• EXERCISE REQUIREMENTS
In the entries that follow, the lines from the one with "Book a personalised online tour" through the one with "HERITAGE INC. ALL" are the ones to write out, exactly and with both ends included. Nothing else should appear.

+++

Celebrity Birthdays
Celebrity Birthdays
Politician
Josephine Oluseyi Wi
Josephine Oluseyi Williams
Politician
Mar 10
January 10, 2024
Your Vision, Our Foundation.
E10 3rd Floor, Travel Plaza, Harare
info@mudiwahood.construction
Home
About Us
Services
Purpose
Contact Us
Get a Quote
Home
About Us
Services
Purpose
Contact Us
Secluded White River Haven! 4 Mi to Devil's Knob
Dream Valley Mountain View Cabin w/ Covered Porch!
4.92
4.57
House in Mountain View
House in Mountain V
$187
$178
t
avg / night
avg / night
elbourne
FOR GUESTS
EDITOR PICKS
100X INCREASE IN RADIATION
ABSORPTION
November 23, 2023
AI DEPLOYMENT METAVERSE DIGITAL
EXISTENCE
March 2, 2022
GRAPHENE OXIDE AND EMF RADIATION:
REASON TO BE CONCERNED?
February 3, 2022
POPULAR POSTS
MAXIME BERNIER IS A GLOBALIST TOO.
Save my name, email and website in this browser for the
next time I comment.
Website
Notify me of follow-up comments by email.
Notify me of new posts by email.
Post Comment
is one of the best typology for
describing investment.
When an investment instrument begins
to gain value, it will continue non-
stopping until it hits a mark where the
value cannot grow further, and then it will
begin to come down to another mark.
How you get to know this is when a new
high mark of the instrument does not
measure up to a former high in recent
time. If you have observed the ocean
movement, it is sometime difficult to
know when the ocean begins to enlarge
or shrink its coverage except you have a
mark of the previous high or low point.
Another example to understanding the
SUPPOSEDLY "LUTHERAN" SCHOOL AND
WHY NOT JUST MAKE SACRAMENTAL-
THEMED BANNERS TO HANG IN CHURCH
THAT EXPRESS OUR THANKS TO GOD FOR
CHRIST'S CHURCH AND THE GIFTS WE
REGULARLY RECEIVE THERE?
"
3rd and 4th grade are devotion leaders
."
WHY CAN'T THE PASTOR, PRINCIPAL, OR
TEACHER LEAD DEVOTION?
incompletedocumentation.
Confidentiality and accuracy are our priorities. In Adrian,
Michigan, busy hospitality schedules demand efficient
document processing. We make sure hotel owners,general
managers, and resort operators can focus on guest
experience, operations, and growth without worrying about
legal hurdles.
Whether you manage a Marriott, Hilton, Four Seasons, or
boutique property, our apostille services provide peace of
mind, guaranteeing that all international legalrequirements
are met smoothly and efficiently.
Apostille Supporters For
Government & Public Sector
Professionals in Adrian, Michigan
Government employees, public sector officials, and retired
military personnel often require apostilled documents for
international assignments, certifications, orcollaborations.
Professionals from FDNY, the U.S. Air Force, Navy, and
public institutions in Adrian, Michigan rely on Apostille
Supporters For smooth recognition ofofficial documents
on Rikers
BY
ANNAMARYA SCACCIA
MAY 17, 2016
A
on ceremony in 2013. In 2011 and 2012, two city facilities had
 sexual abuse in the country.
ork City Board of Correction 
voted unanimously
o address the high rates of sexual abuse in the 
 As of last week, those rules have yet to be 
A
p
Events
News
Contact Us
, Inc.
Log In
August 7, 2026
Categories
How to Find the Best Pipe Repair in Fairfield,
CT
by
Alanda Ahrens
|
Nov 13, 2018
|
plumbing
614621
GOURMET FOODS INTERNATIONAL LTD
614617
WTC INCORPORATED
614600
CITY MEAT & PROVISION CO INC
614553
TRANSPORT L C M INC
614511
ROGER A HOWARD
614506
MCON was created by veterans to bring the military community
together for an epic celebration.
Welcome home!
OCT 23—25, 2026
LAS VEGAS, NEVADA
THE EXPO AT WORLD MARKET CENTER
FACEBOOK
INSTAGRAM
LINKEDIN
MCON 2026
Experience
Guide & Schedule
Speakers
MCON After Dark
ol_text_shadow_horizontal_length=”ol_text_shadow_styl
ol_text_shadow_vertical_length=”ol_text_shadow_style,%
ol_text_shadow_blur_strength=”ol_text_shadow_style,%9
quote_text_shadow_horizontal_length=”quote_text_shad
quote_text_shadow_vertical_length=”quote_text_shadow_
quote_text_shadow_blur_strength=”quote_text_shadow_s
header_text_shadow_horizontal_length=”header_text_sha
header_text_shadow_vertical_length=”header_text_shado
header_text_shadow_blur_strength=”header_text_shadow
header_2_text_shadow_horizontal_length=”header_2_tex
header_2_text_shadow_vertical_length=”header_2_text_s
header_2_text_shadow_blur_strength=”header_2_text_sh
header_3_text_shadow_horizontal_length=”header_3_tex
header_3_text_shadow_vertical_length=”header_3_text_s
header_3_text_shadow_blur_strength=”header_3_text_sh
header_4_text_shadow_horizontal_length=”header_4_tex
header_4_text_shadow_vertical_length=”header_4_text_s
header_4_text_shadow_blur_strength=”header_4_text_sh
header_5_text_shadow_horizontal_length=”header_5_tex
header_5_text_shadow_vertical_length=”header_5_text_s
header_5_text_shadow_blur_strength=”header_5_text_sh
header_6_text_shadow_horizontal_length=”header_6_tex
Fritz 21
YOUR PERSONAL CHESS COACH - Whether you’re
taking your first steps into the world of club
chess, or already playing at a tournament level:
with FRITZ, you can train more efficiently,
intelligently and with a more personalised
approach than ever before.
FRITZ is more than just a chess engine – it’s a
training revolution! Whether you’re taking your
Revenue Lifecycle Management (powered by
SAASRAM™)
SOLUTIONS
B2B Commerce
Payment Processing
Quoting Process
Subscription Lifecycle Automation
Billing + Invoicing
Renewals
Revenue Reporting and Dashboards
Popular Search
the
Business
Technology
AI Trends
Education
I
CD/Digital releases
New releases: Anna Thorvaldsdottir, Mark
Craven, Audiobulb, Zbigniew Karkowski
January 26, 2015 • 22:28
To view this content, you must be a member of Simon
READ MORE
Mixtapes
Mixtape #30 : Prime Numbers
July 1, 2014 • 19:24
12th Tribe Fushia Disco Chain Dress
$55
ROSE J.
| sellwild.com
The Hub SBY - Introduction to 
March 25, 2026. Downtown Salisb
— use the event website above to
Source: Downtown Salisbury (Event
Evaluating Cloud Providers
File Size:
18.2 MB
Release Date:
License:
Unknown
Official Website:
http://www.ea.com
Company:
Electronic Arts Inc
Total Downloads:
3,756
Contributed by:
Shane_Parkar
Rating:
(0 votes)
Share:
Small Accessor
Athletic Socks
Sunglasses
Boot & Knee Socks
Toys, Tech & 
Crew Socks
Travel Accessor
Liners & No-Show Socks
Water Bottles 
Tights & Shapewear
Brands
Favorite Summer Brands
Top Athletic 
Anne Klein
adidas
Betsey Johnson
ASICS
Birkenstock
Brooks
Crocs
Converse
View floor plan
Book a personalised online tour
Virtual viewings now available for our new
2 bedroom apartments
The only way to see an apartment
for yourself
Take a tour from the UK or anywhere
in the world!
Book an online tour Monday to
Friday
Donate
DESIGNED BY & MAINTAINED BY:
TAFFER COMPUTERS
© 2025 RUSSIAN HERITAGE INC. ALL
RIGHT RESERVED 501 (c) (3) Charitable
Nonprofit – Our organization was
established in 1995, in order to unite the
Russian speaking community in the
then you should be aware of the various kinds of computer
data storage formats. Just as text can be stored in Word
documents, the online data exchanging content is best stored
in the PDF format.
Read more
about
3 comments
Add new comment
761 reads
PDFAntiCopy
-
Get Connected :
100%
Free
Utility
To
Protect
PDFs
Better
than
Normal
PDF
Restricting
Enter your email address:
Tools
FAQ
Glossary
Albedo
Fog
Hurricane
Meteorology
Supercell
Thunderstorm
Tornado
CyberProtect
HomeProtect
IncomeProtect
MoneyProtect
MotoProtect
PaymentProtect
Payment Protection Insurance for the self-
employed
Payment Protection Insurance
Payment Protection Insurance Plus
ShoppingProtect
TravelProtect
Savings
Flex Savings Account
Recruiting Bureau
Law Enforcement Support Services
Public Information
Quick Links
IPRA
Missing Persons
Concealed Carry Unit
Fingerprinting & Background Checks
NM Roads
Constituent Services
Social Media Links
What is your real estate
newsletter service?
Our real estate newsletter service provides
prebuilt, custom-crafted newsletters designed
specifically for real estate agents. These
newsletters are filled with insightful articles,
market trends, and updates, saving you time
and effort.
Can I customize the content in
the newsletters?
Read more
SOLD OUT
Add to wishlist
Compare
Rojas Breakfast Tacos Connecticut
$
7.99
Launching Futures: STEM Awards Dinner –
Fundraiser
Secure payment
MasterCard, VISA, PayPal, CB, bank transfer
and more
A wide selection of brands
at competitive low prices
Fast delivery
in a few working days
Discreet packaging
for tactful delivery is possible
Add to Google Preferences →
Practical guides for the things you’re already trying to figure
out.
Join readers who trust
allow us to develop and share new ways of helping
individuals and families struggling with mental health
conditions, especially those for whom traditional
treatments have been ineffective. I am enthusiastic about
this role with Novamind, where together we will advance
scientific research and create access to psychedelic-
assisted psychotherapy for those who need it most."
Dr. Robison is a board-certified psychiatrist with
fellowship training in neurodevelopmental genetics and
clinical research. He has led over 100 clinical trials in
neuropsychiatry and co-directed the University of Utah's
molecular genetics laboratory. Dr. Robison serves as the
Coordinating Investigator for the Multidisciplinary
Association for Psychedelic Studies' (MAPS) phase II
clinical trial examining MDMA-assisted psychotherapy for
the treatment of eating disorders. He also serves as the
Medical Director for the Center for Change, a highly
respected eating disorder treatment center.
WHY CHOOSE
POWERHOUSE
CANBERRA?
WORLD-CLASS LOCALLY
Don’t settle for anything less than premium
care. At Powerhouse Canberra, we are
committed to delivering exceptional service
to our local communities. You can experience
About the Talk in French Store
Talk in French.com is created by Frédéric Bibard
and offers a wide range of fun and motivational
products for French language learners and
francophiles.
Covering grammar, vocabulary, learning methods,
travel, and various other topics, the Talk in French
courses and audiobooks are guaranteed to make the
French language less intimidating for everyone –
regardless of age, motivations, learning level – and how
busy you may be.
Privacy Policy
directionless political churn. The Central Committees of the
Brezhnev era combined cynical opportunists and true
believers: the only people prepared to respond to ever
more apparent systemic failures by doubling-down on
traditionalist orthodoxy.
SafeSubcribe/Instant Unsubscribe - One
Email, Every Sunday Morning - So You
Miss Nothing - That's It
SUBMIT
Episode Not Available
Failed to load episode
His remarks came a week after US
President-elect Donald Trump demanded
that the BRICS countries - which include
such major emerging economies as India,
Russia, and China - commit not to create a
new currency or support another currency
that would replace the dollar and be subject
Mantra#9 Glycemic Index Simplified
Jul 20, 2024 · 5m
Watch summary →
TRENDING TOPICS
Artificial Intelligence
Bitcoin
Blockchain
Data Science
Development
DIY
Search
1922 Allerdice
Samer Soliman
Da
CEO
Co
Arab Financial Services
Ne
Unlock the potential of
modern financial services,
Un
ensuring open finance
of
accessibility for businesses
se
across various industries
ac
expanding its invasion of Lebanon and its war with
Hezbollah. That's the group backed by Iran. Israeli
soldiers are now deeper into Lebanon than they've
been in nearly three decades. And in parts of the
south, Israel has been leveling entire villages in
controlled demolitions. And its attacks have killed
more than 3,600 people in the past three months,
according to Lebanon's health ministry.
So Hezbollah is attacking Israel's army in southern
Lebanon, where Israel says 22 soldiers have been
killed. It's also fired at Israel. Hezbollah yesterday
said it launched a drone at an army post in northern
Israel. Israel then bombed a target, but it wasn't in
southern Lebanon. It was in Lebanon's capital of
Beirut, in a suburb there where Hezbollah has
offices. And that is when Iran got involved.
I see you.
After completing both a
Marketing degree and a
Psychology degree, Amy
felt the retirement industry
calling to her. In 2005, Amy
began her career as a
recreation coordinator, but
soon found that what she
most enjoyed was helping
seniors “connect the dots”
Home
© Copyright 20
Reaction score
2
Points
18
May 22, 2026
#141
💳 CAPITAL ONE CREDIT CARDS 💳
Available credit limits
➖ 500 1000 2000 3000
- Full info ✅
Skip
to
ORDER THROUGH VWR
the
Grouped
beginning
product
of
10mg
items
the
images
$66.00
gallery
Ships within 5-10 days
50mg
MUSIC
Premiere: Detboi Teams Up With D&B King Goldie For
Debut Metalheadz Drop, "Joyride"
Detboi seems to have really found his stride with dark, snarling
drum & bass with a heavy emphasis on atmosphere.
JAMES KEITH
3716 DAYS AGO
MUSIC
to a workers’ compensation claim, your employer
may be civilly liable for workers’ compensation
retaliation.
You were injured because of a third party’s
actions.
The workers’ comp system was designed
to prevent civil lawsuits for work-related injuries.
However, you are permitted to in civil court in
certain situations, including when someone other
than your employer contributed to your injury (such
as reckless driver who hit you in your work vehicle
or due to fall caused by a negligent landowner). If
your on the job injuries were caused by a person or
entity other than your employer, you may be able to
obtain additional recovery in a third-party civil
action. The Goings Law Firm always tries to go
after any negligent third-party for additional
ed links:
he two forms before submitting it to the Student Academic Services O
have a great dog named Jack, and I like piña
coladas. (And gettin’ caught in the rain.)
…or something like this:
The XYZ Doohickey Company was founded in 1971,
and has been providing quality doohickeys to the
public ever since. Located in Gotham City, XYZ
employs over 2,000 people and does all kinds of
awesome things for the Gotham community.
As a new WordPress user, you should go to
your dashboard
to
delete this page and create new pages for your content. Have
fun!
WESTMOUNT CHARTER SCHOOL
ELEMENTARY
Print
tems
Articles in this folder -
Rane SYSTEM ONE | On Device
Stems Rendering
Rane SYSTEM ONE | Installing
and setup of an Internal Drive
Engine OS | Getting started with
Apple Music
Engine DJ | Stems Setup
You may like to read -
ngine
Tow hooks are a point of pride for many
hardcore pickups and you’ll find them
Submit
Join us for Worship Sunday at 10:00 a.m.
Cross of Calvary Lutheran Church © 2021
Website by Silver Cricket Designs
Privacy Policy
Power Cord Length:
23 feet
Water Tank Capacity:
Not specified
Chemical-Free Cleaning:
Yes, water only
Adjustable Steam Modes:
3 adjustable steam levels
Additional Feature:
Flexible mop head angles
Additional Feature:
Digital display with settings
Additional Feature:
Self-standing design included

+++

• COMPLETED TASK
Book a personalised online tour
Virtual viewings now available for our new
2 bedroom apartments
The only way to see an apartment
for yourself
Take a tour from the UK or anywhere
in the world!
Book an online tour Monday to
Friday
Donate
DESIGNED BY & MAINTAINED BY:
TAFFER COMPUTERS
© 2025 RUSSIAN HERITAGE INC. ALL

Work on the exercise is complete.